YOUR GOAL:
Render everything from the first line of the data below down to and including the line containing "Destacó que se" as a numbered list, one line per item, with blank lines omitted.

····················

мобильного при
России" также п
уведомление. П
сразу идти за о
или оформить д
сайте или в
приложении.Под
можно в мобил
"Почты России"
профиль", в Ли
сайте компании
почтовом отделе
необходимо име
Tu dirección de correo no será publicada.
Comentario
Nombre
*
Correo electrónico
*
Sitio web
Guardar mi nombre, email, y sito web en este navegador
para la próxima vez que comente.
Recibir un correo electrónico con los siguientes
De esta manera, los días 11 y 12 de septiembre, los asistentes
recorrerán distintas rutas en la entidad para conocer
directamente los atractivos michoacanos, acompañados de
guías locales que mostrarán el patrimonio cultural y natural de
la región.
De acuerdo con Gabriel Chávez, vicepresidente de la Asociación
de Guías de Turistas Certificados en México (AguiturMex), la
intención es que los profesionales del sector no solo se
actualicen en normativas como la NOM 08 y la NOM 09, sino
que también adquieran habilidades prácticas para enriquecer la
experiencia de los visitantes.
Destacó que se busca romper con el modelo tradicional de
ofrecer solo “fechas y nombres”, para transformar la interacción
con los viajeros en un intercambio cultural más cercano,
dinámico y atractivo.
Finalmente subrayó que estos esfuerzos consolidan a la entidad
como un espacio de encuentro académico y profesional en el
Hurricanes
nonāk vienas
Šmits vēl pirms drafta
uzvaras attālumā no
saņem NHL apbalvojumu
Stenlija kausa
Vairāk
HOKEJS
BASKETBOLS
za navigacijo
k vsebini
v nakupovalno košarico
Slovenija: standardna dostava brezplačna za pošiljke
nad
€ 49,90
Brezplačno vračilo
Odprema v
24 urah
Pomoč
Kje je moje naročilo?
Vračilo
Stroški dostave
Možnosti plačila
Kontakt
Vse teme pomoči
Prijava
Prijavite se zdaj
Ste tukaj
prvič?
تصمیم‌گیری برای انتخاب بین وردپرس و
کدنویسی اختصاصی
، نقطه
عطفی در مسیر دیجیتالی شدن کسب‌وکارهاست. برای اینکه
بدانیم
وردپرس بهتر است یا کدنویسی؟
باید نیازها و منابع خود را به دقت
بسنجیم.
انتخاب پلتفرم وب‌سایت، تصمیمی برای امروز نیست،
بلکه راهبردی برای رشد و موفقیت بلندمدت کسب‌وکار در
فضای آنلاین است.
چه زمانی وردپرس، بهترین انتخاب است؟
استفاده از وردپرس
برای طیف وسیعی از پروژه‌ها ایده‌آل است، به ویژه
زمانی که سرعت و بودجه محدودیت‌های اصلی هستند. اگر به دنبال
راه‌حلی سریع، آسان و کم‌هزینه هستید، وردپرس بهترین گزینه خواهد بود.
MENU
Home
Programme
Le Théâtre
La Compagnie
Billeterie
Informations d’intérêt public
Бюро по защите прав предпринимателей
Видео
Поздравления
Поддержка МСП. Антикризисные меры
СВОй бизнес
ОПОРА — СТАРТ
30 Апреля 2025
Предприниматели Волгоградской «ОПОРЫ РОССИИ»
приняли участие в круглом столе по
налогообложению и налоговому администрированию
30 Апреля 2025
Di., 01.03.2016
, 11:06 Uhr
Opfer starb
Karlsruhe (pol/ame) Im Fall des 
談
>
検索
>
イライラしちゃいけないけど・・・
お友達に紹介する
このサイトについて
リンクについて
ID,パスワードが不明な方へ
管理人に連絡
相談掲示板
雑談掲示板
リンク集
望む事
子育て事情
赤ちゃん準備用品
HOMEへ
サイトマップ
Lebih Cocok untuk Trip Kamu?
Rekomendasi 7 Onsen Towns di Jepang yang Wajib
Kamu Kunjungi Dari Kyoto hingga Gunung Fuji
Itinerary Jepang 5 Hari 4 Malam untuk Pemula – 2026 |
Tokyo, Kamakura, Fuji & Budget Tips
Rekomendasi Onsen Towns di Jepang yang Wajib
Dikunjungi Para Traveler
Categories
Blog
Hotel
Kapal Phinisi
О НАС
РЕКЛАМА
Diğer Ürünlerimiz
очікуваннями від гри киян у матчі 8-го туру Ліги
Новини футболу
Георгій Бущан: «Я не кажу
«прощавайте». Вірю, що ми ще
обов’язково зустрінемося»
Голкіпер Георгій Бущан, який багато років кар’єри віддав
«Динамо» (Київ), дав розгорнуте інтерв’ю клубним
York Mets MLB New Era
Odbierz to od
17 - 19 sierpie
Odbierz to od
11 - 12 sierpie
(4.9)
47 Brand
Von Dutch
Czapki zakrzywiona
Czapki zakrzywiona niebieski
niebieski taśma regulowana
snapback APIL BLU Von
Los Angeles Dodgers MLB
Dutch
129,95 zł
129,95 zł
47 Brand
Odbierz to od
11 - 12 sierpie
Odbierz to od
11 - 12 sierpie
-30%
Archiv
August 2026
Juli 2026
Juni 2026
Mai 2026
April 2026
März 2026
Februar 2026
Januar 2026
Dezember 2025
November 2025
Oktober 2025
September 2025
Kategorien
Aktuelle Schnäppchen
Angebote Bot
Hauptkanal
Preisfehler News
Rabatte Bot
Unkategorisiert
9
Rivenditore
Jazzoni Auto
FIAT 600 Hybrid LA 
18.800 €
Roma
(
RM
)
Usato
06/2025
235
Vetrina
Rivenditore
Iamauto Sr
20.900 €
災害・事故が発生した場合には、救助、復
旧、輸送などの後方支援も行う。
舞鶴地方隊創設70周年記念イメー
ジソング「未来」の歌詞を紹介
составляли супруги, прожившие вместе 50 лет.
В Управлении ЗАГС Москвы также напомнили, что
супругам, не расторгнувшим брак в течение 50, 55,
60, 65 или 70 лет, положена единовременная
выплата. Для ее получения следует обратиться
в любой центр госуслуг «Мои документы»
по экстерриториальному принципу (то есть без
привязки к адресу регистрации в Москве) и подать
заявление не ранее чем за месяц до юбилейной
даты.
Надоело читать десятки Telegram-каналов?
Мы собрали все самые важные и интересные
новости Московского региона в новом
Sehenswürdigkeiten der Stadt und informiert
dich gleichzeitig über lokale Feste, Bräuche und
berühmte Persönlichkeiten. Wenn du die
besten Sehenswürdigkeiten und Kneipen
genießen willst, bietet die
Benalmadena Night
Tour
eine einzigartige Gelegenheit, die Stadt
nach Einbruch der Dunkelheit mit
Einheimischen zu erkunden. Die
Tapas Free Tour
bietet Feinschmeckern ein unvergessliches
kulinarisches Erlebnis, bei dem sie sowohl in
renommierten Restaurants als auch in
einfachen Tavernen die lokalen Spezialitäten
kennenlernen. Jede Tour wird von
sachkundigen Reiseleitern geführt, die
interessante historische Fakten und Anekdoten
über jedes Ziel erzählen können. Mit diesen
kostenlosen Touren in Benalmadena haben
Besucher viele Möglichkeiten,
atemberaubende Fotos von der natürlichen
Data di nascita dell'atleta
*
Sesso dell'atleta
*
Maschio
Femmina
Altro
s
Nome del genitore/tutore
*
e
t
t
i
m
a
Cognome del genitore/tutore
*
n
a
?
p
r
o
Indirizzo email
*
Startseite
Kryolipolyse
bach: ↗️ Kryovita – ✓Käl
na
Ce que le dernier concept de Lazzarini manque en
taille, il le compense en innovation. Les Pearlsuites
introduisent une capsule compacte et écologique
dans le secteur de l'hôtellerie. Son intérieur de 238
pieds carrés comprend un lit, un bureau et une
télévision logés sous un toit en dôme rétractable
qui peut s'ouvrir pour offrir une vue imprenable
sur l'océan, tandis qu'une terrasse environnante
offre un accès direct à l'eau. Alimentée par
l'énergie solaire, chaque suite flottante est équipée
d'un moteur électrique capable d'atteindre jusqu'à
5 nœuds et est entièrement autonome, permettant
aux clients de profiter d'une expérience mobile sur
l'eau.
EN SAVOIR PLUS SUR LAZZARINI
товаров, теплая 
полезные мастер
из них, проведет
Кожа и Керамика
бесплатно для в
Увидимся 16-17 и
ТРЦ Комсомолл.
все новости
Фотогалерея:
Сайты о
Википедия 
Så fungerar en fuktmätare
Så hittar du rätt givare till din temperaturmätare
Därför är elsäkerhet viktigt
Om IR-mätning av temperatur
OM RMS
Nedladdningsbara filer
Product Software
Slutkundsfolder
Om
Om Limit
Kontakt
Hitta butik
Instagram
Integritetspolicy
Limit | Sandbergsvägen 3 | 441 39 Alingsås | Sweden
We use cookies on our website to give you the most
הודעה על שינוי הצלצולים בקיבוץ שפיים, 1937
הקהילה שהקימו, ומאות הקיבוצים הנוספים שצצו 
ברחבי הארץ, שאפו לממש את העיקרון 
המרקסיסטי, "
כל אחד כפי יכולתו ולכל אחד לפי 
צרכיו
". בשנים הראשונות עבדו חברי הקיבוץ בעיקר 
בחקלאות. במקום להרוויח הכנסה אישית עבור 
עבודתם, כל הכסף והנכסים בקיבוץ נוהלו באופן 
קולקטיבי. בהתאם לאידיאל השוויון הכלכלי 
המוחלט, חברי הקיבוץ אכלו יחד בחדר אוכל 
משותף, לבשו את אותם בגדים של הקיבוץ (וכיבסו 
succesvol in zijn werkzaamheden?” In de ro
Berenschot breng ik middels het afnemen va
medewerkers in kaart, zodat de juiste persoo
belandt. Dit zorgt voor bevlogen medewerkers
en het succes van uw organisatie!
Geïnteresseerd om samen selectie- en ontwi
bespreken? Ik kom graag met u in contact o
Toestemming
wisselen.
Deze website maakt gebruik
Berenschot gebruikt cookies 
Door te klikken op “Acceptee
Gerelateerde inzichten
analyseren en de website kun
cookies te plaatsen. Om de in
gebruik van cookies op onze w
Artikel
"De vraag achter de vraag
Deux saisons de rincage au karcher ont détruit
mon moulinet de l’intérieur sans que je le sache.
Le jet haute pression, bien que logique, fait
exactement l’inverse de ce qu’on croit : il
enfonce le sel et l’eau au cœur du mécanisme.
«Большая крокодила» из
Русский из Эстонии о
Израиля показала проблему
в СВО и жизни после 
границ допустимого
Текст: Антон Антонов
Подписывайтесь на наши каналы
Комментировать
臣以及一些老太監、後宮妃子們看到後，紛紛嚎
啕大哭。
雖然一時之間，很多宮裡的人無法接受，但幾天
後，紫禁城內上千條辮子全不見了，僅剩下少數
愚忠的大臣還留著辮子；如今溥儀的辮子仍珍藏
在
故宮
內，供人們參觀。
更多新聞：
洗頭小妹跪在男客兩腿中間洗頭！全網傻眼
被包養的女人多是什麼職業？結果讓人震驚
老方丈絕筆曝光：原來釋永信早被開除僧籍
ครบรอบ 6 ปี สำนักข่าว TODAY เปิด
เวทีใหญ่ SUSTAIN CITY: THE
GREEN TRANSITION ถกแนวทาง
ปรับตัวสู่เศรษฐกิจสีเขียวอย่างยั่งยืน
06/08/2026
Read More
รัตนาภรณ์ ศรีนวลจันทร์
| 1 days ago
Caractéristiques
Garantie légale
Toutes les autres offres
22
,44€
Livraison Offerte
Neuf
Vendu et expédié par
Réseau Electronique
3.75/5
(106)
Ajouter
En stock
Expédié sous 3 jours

····················

EXPECTED OUTPUT:
1. мобильного при
2. России" также п
3. уведомление. П
4. сразу идти за о
5. или оформить д
6. сайте или в
7. приложении.Под
8. можно в мобил
9. "Почты России"
10. профиль", в Ли
11. сайте компании
12. почтовом отделе
13. необходимо име
14. Tu dirección de correo no será publicada.
15. Comentario
16. Nombre
17. *
18. Correo electrónico
19. *
20. Sitio web
21. Guardar mi nombre, email, y sito web en este navegador
22. para la próxima vez que comente.
23. Recibir un correo electrónico con los siguientes
24. De esta manera, los días 11 y 12 de septiembre, los asistentes
25. recorrerán distintas rutas en la entidad para conocer
26. directamente los atractivos michoacanos, acompañados de
27. guías locales que mostrarán el patrimonio cultural y natural de
28. la región.
29. De acuerdo con Gabriel Chávez, vicepresidente de la Asociación
30. de Guías de Turistas Certificados en México (AguiturMex), la
31. intención es que los profesionales del sector no solo se
32. actualicen en normativas como la NOM 08 y la NOM 09, sino
33. que también adquieran habilidades prácticas para enriquecer la
34. experiencia de los visitantes.
35. Destacó que se busca romper con el modelo tradicional de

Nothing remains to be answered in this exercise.